夫婦相互遺言とは、お互いが「私が先に死んだら、全てあなたに相続させます」という内容を含んだ遺言のことです。特に、子供のいない夫婦ではたいへんありがたい遺言となります。何故なら、子供がいない夫婦で、夫が先に死亡した場合、原則として妻と、夫の兄弟姉妹が法定相続人となるからです。夫名義の不動産を妻名義にするには、夫の兄弟(場合によっては甥や姪)の印鑑が必要となります。兄弟には4分の1の法定相続分があるので、請求されれば支払をしなければならなくなります。夫婦二人で築いた財産を何故、蓄財に関係のない兄弟に分け与えなければならないのかと文句を後から言ってもどうすることもできません。このような悲惨なことにならないように、遺言を書いてもらっておくと、兄弟等の印鑑は必要なく、兄弟等には遺留分もないので、全て妻が相続できることになります。妻が先に死亡した場合も同様です。妻名義の預貯金を引き出すのに、同様の遺言があれば妻の兄弟の印鑑は必要ありません。よって、兄弟等に遺産の一部を分け与える義務もありません。

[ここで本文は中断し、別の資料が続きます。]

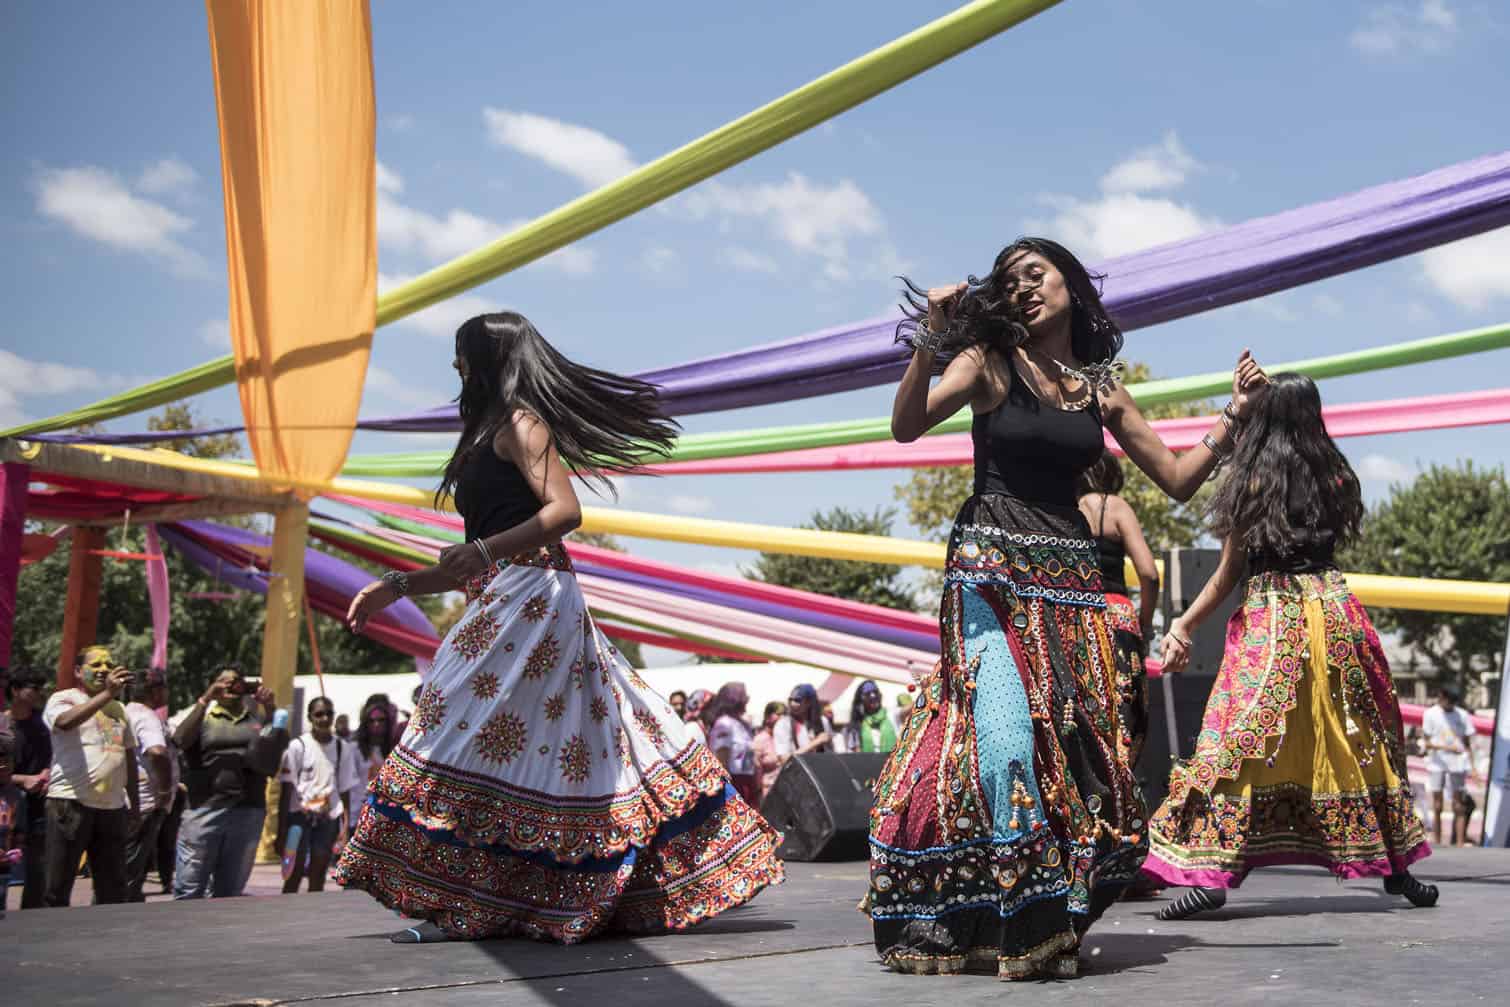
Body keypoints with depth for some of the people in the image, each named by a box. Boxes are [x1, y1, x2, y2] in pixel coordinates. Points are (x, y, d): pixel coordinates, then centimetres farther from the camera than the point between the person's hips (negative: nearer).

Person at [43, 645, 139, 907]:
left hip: (113, 806, 6)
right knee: (57, 887, -3)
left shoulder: (119, 708, 20)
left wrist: (134, 803, 20)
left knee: (113, 890, 8)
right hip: (70, 803, -6)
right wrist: (107, 694, -31)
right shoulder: (63, 699, 0)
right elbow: (65, 721, -24)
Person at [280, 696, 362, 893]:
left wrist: (345, 825, 2)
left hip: (328, 818, 3)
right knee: (294, 875, -2)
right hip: (300, 816, -3)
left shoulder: (343, 748, 5)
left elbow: (345, 789, 9)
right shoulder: (298, 746, -4)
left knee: (318, 877, 6)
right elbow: (287, 788, -2)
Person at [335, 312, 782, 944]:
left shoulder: (520, 422, -2)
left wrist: (482, 549, -27)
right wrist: (399, 587, 24)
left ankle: (462, 906, -12)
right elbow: (478, 569, 27)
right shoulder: (494, 434, 26)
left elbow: (565, 510, -18)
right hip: (508, 600, 10)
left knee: (473, 736, -12)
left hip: (531, 595, -10)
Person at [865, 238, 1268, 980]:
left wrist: (1233, 416, 6)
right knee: (1006, 735, -17)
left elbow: (1177, 479, 15)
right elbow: (905, 427, -13)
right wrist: (929, 341, -24)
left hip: (1071, 579, 4)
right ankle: (1027, 922, -9)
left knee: (1077, 740, -2)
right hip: (991, 570, -4)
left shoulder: (1100, 387, 13)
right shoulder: (989, 362, 3)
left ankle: (1059, 915, 8)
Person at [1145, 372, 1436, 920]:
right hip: (1333, 607, 4)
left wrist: (1184, 626, 4)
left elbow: (1230, 571, -2)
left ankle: (1210, 871, -14)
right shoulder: (1334, 476, 6)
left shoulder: (1249, 480, -3)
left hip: (1268, 620, -3)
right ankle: (1395, 866, 21)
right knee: (1358, 742, 13)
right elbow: (1339, 539, 16)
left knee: (1236, 743, -5)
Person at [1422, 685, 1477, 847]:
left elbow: (1467, 743, 11)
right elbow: (1428, 743, -4)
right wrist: (1446, 747, -21)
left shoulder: (1462, 715, 7)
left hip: (1457, 765, 2)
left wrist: (1471, 766, 2)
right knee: (1437, 807, 2)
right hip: (1437, 765, -2)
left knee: (1459, 807, 0)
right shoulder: (1430, 714, 0)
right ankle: (1436, 845, 7)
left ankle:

この夫婦相互遺言の注意点として、夫婦が共に死亡した場合の財産の行く先を決めておくということです。ただ単に、「全てあなたに」という内容の遺言があれば、一方が死んだ際は有効です。でもその後、他方が死んだ場合は、もう既に夫婦の一方が死んでいる訳ですから、死者に相続させることはできません。その結果として、後から死んだ夫婦のどちらかの兄弟や甥姪が相続人となり、遺産を分配(山分け)することになります。自分たち二人が死んだ後は、どうにでもしてくれということであれば、それはそれで構いません。ただ、夫婦で築いた財産を特定の人に引き継いでもらいたいのであれば、その内容を予備的遺言として、それぞれの遺言の中に書いておく必要があります。例えば、特定の兄弟姉妹の一人、甥姪の一人に、二人の老後の世話を頼むと共に葬式や供養もお願いしておくのを前提に、財産を相続させる(遺贈する)ことができます。当然、遺言作成前に頼みたい人の了解を取っておく必要があります。

一先ず、夫婦相互遺言を作成しておいて、一方が死んだ後に再度作成すれば良かろうという考え方もあります。しかし現実に最愛の伴侶が死んだ後、遺言を書き直そうという気が起きるものでしょうか。そして、その時既に残された伴侶が認知症であったりすると書き直し自体ができません。このようなことにならないように、夫婦二人が元気なうちに、二人が共に死んだ場合のことも相談しておいた方が安心です。但し、夫婦二人が同じ用紙に遺言を書く、共同遺言は禁止です。無効な遺言となってしまいます。